Davacılar vekili, davalının zorunlu mali sorumluluk sigortacısı olduğu aracın, davacıların mirasçısının içinde bulunduğu araca çarparak ölümüne neden olduğunu ve davacıların destekten yoksun kaldıklarını ileri sürerek, toplam 7.000.000.000 TL.nin temerrüt faizi ile davalıdan tahsilini istemiştir.
Davalı (sigorta) vekili, davanın zamanaşımı ve esas yönünden reddini savunmuştur.
Mahkemece, toplanan deliller doğrultusunda, davanın 2918 sayılı KTK’nun 109.maddesi hükmünce iki yıllık zamanaşımına tabi olduğu ve zamanaşımı süresi içerisinde dava açmadıkları gerekçesiyle, zamanaşımı nedeniyle davanın reddine karar verilmiştir.
Kararı, davacılar vekili temyiz etmiştir.
Dava, davalı sigorta şirketinin zorunlu mali sorumluluk sigortacısı olduğu aracın, davacıların murisinin ölümüne neden olmasından kaynaklanan destek tazminatı istemine ilişkindir.
Mahkemece, davanın zamanaşımı süresinin dolmasından sonra açıldığı gerekçesiyle reddine karar verilmiştir. Oysa, 2918 sayılı KTK’nun 109/2.maddesindeki, davaya konu alacağın suç oluşturan bir fiilden kaynaklanmış ve Ceza Kanununun bu fiil için daha uzun bir zamanaşımı süresi öngörmüş bulunması halinde, bu sürenin maddi tazminat talepleri için de geçerli olacağına ilişkin hükmü uyarınca, davalı Trafik Sigortacısı hakkında ceza zamanaşımı süresinin uygulanması gerekir. Kaldı ki, anılan Yasa hükmünde ve Trafik Sigortası Genel Şartları’nın 17.maddesinde bu hususa aynen yer verilmiş bulunulmaktadır.

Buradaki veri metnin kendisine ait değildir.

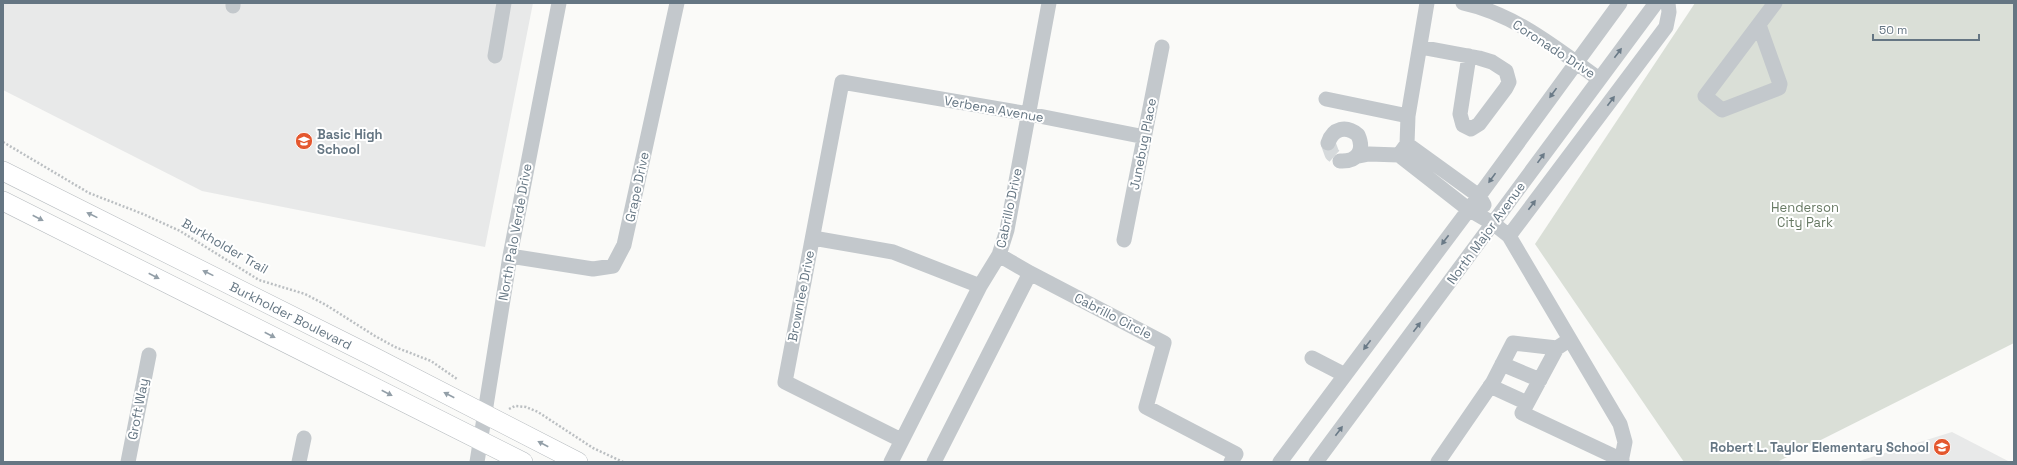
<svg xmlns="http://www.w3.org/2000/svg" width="2017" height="465" viewBox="0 0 2017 465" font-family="'Space Grotesk',sans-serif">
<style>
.built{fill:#e8e9e9}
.green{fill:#dadfd7}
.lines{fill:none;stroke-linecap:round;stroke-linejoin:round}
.minor-tunnel{stroke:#d5d9db;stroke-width:15;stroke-dasharray:15 8;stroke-linecap:butt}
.major-casing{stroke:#b5babe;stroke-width:20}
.path{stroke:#bbbfc2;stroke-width:2.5;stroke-dasharray:2 2;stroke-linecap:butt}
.minor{stroke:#c3c8cc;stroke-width:15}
.major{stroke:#fff;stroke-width:19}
.oneway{fill:#6a7a87}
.oneway2{fill:#939fa8}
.labels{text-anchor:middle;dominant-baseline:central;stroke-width:4;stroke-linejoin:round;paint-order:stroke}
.street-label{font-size:13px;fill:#657683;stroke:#fff}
.poi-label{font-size:13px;font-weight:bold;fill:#657683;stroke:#fff;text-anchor:start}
.park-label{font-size:13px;fill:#687a64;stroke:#fff}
</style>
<rect width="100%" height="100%" fill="#fafaf8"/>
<!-- built -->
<path class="built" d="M3 3H533L485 247 202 191 3 90Z
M1952 432 2010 462H1856Z"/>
<!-- green -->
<path class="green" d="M1695 3H2014V343L1777 462H1684L1535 244Z"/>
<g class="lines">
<!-- minor-tunnel -->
<path class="minor-tunnel" d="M1328 143 1332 154 1340 161"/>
<defs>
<g id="major">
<path id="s1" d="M3 171 372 356 578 462"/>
<path d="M3 201 523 462"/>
</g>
</defs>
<!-- major casing -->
<use href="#major" class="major-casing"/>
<!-- path -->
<path class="path" d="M3 142 89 193 143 214 180 231 259 280 305 294 326 305 375 336 395 347 431 361 457 379
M509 409 515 406 526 407 538 412 593 448 623 462"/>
<!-- minor -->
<path class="minor" d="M233 3V6
M1463 3C1515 14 1557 49 1599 79
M1759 25 1780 84 1779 88 1722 110 1705 96 1775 3
M1420 47 1479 58 1492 62 1506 71 1509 82 1506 88 1479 124 1471 129 1463 125 1460 114 1469 56
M495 56 504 3
M1326 99 1408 116
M1328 143C1333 128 1346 125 1358 135 1365 151 1357 162 1340 161
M1407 144 1479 196 1484 205
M1399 155 1468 209 1494 224 1509 236 1620 424 1625 442 1621 462
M1359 156 1369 154 1399 155 1407 144 1408 116 1427 3
M1509 236 1666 27 1669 12 1668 3
M813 238 893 252 980 286
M1124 240 1162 47
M999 255 1030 273 1164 343 1146 407 1236 454 1231 462
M510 256 593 269 613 266 624 245 677 3
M1557 348 1522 413 1622 460
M1312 358 1345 375
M1502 364 1540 380
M1490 386 1527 403
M901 440 785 382 842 82 1029 114 1145 137
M128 462 149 355
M299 462 304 438
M477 462 510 256 559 3
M891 462 980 286 999 255 1007 230 1049 3
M934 462 1030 273
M1280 462 1479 196 1620 3
M1316 462 1656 3
M1438 462 1493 382 1513 343 1557 348 1569 340"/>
<!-- major -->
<use href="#major" class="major"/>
</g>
<!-- one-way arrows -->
<defs><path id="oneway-solid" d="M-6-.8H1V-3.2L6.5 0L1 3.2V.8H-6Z"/></defs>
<g class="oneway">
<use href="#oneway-solid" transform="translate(1618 53) rotate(-53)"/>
<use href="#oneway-solid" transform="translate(1553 93) rotate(126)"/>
<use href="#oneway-solid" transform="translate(1611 101) rotate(-53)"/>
<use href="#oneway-solid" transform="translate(1541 158) rotate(-54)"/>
<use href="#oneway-solid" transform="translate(1492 178) rotate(126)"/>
<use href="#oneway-solid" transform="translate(1532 205) rotate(-53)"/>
<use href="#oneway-solid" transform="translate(1445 240) rotate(127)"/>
<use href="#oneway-solid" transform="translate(1417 327) rotate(-53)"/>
<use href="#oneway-solid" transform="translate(1367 345) rotate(127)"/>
<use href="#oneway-solid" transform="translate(1339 431) rotate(-53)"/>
</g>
<g class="oneway2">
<use href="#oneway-solid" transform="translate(92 215) rotate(-154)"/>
<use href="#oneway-solid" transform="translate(38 218) rotate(27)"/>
<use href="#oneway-solid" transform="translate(208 273) rotate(-154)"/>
<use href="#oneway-solid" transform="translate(154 276) rotate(27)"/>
<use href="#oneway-solid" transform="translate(270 335) rotate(27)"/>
<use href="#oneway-solid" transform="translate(387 393) rotate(27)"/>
<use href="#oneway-solid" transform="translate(449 395) rotate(-153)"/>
<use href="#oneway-solid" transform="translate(543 444) rotate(-152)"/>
</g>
<!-- icons -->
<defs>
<symbol id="school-disc" viewBox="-11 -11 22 22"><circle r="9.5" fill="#e4572e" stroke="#fff"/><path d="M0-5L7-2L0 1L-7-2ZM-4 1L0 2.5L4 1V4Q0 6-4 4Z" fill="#fff"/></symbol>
</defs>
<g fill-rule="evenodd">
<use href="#school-disc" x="294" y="131" width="20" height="20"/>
<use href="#school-disc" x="1932" y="437" width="20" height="20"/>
</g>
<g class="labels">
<!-- street labels -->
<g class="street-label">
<text transform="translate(1554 49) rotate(33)">Coronado Drive</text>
<text transform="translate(994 109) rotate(10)">Verbena Avenue</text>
<text transform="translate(1143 144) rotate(-79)">Junebug Place</text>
<text transform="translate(637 187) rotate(-78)">Grape Drive</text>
<text transform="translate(1009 208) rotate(-78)">Cabrillo Drive</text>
<text transform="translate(515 232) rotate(-80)">North Palo Verde Drive</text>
<text transform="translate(1486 233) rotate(-54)">North Major Avenue</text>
<text transform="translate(225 246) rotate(30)">Burkholder Trail</text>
<text transform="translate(801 296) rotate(-79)">Brownlee Drive</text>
<text stroke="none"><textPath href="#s1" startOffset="322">Burkholder Boulevard</textPath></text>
<text transform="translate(1113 316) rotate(27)">Cabrillo Circle</text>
<text transform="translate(138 409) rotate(-79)">Groft Way</text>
</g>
<!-- poi labels -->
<g class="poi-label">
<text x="317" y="134">Basic High<tspan x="317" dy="15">School</tspan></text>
<text x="1929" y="447" text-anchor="end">Robert L. Taylor Elementary School</text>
</g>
<!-- park labels -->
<g class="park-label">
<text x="1805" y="207">Henderson<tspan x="1805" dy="15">City Park</tspan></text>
</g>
</g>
<!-- border -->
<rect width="2017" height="465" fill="none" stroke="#657683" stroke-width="8"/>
<!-- scale -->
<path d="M1873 34v6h106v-6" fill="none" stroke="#657683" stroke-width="2"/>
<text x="1879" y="34" font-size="12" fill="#657683" stroke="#ffffff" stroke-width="3" paint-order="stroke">50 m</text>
</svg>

Bu durumda mahkemece, davalı sigorta yönünden zamanaşımı definin yukarda yapılan açıklamalar çerçevesinde değerlendirilerek, sonucuna göre gerektiğinde davanın esasına girilmek gerekirken, yerinde olmayan gerekçelerle yazılı şekilde hüküm kurulması doğru bulunmamıştır.
Sonuç: Yukarda açıklanan nedenlerle, davacılar vekilinin temyiz itirazlarının kabulüyle, hükmün davacılar yararına BOZULMASINA oybirliğimle karar verilmiştir.
11.HD. 06.07.2006, E.2005/7638 K.2006/8094 (İBD.2007/2-812)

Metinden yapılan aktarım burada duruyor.